What to produce: Reproduce every line of text in the data below without changing anything. Leave the pictures out of your answer.

Text extracted page by page:
________
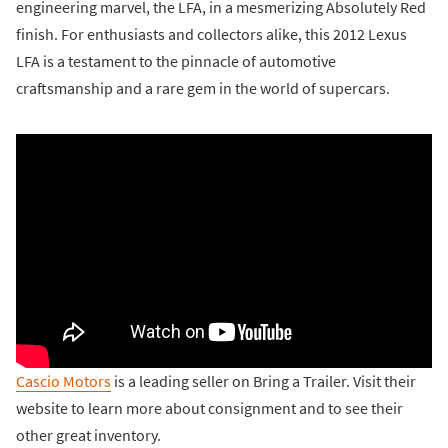
engineering marvel, the LFA, in a mesmerizing Absolutely Red
finish. For enthusiasts and collectors alike, this 2012 Lexus
LFA is a testament to the pinnacle of automotive
craftsmanship and a rare gem in the world of supercars.
Cascio Motors
is a leading seller on Bring a Trailer. Visit their
website to learn more about consignment and to see their
other great inventory.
________
Written response:
engineering marvel, the LFA, in a mesmerizing Absolutely Red
finish. For enthusiasts and collectors alike, this 2012 Lexus
LFA is a testament to the pinnacle of automotive
craftsmanship and a rare gem in the world of supercars.
Cascio Motors
is a leading seller on Bring a Trailer. Visit their
website to learn more about consignment and to see their
other great inventory.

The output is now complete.